Il y a 230 ans, Louis Capet, fut condamné par la Convention pour avoir conspiré contre la patrie lorsqu’il était encore chef de l’État.
Condamner le ci-devant roi Louis XVI, c’était dire que de tout temps le peuple est juge de ses princes.
Il était monarque absolu de droit divin, il croyait que « tout pouvoir vient de Dieu »,. Sa monarchie était absolue. La Révolution française le fut aussi : Tout pouvoir vient de la souveraineté populaire.
C’est la monarchie de droit divin qui a été envoyée sur l’échafaud. Le 21 janvier 1793. C’est la décollation de Louis Capet qui a rendu possible toutes les autres séparations, et notamment celle de 1905
Voilà pourquoi, chaque année, nous réaffirmons l’actualité de cette décollation Pour nous, cette page d’histoire n’en finira jamais de s’écrire au présent, tant qu’il se trouvera des gens pour croire que l’État leur appartient, des gens qui penseront que la loi est faite pour les autres, des gens pour qui le 21 janvier 1793 est toujours un cauchemar.
Dans la 5e République, l’élection du Président de la République au suffrage universel en fait une monarchie élective. Le changement périodique de président n’est qu’un ravalement de façade, une parodie de souveraineté populaire.
Aujourd’hui, Madame Véto s’appelle Madame 49-3. Il s’agit de démanteler les différentes branches de la Sécurité Sociale, notamment l’Assurance-chômage et les retraites.
Aujourd’hui, chacun voit le Parti du désordre, les dévots de la Finance, le chœur des biens-nés chantant des cantiques à la gloire des racines chrétiennes, du drapeau marial et de l’Union sacrée.

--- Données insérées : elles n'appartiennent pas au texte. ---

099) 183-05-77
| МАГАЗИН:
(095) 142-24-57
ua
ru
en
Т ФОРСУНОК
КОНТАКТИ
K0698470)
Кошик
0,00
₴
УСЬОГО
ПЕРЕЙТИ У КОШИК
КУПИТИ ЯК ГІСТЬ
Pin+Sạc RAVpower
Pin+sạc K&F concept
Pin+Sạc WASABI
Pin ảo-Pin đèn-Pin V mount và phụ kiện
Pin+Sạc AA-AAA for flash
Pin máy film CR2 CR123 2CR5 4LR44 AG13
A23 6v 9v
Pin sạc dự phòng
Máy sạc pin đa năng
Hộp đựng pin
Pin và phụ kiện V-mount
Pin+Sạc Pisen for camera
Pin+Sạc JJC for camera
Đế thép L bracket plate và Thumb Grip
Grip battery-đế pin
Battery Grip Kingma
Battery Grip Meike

Aujourd’hui il ne reste plus que la réalité d’un pouvoir absolu, fanatisé, qui n’a pas d’autre boussole que la destruction systématique de ce qui reste de cadre républicain, laïque, démocratique et social dans ce pays. Les dispositions répressives de la Loi Séparatisme et de la Loi Sécurité Globale vont sans doute abondamment servir dans les mois à venir, car elles sont ce qui reste à un pouvoir monarchique sous les pieds duquel le sol commence à se dérober.
Le pouvoir abandonne de plus en plus ouvertement son républicanisme de façade.

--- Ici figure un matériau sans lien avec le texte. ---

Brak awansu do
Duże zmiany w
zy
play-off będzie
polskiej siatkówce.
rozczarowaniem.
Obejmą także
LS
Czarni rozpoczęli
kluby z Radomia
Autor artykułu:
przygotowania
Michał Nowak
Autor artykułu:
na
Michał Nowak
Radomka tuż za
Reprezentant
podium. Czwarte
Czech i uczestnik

Il n’y a plus un parti contre un autre, il y a le peuple et il y a le pouvoir. Il y a un peuple qui n’a sans doute pas encore trouvé sa volonté, mais qui sait déjà qu’il en a une, qui attend de surgir. Tout pouvoir vient-il de Dieu, de Bruxelles, de Washington ou des marchés ? Non : Tout pouvoir vient de la souveraineté populaire. Place au peuple !
Le banquet sert à ceci : se rappeler l’Histoire c’est préparer l’avenir.